→ **Excerpt**
Single by New Edition

from the album Home Again
- B-side: "You Don't Have to Worry"
- Released: September 10, 1996
- Length: 4:39
- Label: MCA
- Songwriters: James Harris III; Terry Lewis; Johnny Gill;
- Producer: Jimmy Jam and Terry Lewis

New Edition singles chronology
| "Hit Me Off" (1996) | "I'm Still in Love with You" (1996) | "You Don't Have to Worry" (1996) |

= I'm Still in Love with You (New Edition song) =

1996 single by New Edition

"I'm Still in Love with You" is a song by American R&B/pop group New Edition, released in September 1996, by MCA Records, as the second single from their sixth studio album, Home Again (1996). Written by group member Johnny Gill, the lead vocals are performed by Ralph Tresvant and Ricky Bell; all six members sing background vocals throughout the song. The video for "I'm Still in Love with You" was directed by Joseph Kahn and shot at Villa Vizcaya in Miami, once again featuring all six members. The song was a success on the US Billboard Hot 100 chart, peaking at number seven, and was the second single to be certified gold from the Home Again project.

Dataset entries:
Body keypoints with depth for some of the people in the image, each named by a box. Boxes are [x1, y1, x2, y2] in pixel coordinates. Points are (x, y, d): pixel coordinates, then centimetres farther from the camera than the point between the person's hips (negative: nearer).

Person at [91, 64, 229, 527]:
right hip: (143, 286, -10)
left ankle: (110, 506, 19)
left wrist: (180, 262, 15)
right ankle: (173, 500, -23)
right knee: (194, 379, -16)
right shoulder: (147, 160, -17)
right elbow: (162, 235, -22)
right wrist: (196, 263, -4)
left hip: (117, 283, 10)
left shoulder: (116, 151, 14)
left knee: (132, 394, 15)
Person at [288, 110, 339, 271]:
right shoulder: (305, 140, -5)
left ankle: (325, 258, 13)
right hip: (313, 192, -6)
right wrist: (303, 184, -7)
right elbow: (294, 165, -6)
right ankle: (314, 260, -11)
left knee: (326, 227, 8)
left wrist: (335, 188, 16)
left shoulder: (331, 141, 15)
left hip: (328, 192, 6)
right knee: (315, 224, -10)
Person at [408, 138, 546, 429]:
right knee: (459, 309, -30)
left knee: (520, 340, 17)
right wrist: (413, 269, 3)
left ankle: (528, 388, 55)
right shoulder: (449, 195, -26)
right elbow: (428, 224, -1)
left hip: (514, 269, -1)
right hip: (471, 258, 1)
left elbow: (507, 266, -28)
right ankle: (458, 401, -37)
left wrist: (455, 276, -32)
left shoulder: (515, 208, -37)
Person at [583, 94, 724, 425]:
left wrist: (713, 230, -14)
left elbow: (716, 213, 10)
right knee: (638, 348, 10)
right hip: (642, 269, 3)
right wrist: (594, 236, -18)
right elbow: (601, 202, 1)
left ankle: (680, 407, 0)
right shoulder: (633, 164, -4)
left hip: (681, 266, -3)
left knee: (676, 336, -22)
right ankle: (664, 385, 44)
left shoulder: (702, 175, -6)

...

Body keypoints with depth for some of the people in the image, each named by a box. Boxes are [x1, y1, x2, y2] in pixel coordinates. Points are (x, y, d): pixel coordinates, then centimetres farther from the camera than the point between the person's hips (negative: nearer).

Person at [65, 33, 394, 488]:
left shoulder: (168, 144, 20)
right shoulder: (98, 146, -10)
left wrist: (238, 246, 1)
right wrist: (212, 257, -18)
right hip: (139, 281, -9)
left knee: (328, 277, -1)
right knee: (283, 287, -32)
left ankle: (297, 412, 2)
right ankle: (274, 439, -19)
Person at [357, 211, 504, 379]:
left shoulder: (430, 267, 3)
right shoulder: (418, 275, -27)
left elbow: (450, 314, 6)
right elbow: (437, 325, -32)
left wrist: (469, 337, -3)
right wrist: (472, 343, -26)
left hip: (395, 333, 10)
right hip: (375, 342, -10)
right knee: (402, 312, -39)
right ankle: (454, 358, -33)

→ **Problem set**
a: Can you return everything from "New Edition singles" down to "Home Again project.", word for word, from the article on the New Edition single?
b: Can you take the article on "I'm Still in Love with You" further, picking up after its final sentence?

→ **Set of answers**
a:
New Edition singles chronology
| "Hit Me Off" (1996) | "I'm Still in Love with You" (1996) | "You Don't Have to Worry" (1996) |

= I'm Still in Love with You (New Edition song) =

1996 single by New Edition

"I'm Still in Love with You" is a song by American R&B/pop group New Edition, released in September 1996, by MCA Records, as the second single from their sixth studio album, Home Again (1996). Written by group member Johnny Gill, the lead vocals are performed by Ralph Tresvant and Ricky Bell; all six members sing background vocals throughout the song. The video for "I'm Still in Love with You" was directed by Joseph Kahn and shot at Villa Vizcaya in Miami, once again featuring all six members. The song was a success on the US Billboard Hot 100 chart, peaking at number seven, and was the second single to be certified gold from the Home Again project.

b:
==Critical reception==
Larry Flick from Billboard magazine wrote, "For this sweet and romantic rhythm ballad, lead vocals are handled by Ralph Tresvant, whose smooth tenor range tingles with dewey-eyed youth appeal. As the song builds to a warmly harmonious climax, memories of New Edition's salad days will likely run rampant in the minds of longtime fans. Look for this one to heat up airwaves well into the fall season."

==Music video==
The music video for "I'm Still in Love with You" was directed by Joseph Kahn, and took place in Villa Vizcaya, Miami.

==Track listings==
- 12-inch vinyl
1. "I'm Still in Love with You" (LP version)
2. "You Don't Have to Worry" (vocal version) (featuring Missy Elliott)
3. "You Don't Have to Worry" (vocal version) (featuring Fat Joe)

- CD single
4. "I'm Still in Love with You" (single edit)
5. "I'm Still in Love with You" (acappella)
6. "I'm Still in Love with You" (intro version)
7. "You Don't Have to Worry" (vocal version) (featuring Missy Elliott)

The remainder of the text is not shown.